There is no answer and no write (pardon the pun) or wrong about the difference in styles. It's interesting to me how often this topic comes up in the writing forums. I've even seen these debates turn quite heated. I'd like to have some snazzy ending to this blog post, but, as you now know, I can't plot anything out in advance........ 


  1. Hi Jenny, I began writing fiction as a pantser, but soon realized that I wanted at least a general idea of where the story was going to go. I don't really create an outline, but prefer a mind map that lets me explore all of the different avenues, plots, and subplots that will occur in the book.

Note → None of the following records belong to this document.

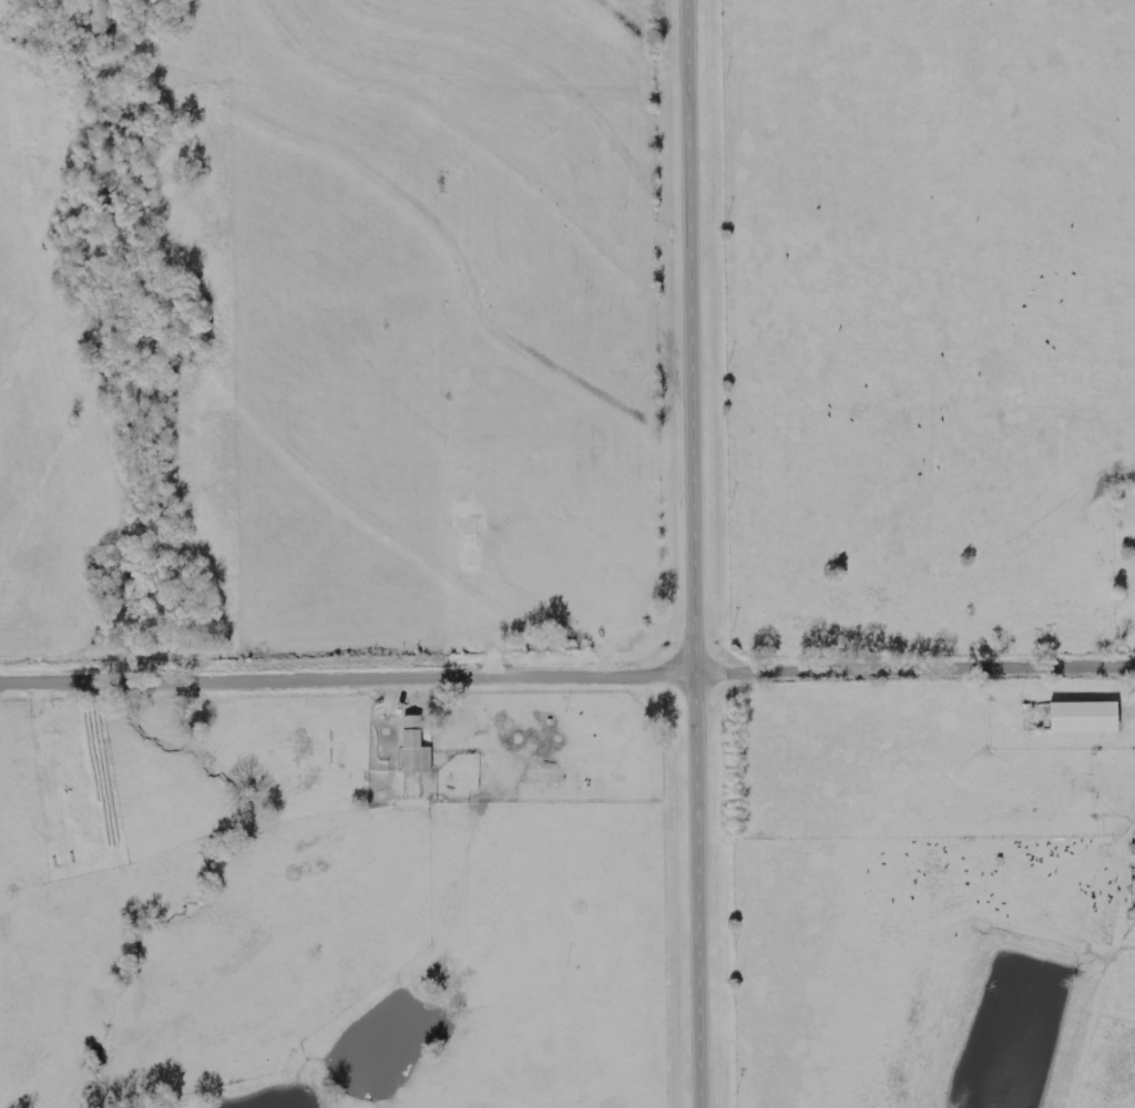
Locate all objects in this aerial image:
road: (691, 554)
road: (567, 679)
building: (1085, 717)
building: (415, 747)
building: (1134, 876)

    With that said, in my latest WIP, I brought in a character midway through the novel that I hadn't anticipated and now she's become a major part of a main character's development. I suppose that makes me what someone here (in a previous post) referred to as a "plotser."

    To me, your story about the trip is exactly the way I write a novel. I have a route in mind, but then when I want to deviate, I'll follow that and plot a new course.

  2. I don't fit neatly into either category. I can't fly blind; I become paralyzed by all the possibilities and then can't write at all. But I also can't outline and plot each section without the outline taking over and me ending up with no time to actually write.

    I try to think in terms of scenes. If I have at least an idea (written down) of where each scene should take place, who is involved, and what major conflict the characters must deal with, then I can begin writing. This way I have neither the fear of too many options, nor the straightjacket of a detailed outline.

  3. It would appear that "Anonymous" and I write in very similar ways. Perhaps that just makes us "conflicted" writers?

  4. I definitely plot my stories in advance. My first agent (a NY powerhouse) said "Send me an outline of what you're working on," and since then, I've always mapped out my stories to a certain extent.

    But readers never say they can predict where my stories are going. In fact, they say the opposite. Just because I'm not surprised by the ending, doesn't mean I can't surprise my readers.

    But I have no reason to defend how I write. It works for me. And what you do works for you. And readers don't care as long as they like the story.

  5. As anonymous says, I can understand the paralysis a writer might feel by all the open possibilities when they have no outline whatsoever. Sometimes I feel like that, too, but I still can't plot it out - I get into more of a mess if I try.

    I love the way new characters invite themselves, Terry. I'm looking forward to your next novel.

    LJ - you're right, readers just want to enjoy the story. Each book of yours I've read, I've enjoyed - and certainly not been able to guess the ending.

  6. Self-professed pantser here, and proud of it. I know even if I created an outline, I'd never follow it. I rely on my spontaneity and my characters to drive my stories. It's a more chaotic, nerve-racking process, but it seems to work for me.

    The right way is whatever works best for you. If you feel better writing while standing on your head, I'm not going to do it myself, but will applaud your effort.

  7. I'm new to all of this. Probably because of how green I am, I find myself a little all over the place with my process, and it changes with each manuscript I write. And a short story is different than a novel. Blog posts are kind of like throwing the words up against the wall and if they stick longer than ten seconds, I hit the 'publish' button.

    What's working for me now for a manuscript is a wonderful freestyle launch into the meat of the story. It's stream of conscioiusness and completely pantster. I play and ask questions and turn corners and spread the wings of the story. But when that begins to sing and come together in a wonderful way, I put togehter a little scene list—not unlike the roadmap you mentioned, Jenny. But, being the bit of a rebel I am, I know I'm completely free to take a path not on the map as I write. Side trips, unplanned trips, are the magic of any vacation and often the magic of a story.

    For me, right now, (If you quote me, date me), having no idea of where I'm going with a story will only lead me to so many dead ends. I don't need or want all of the answers, but I like to sense some kind of a direction.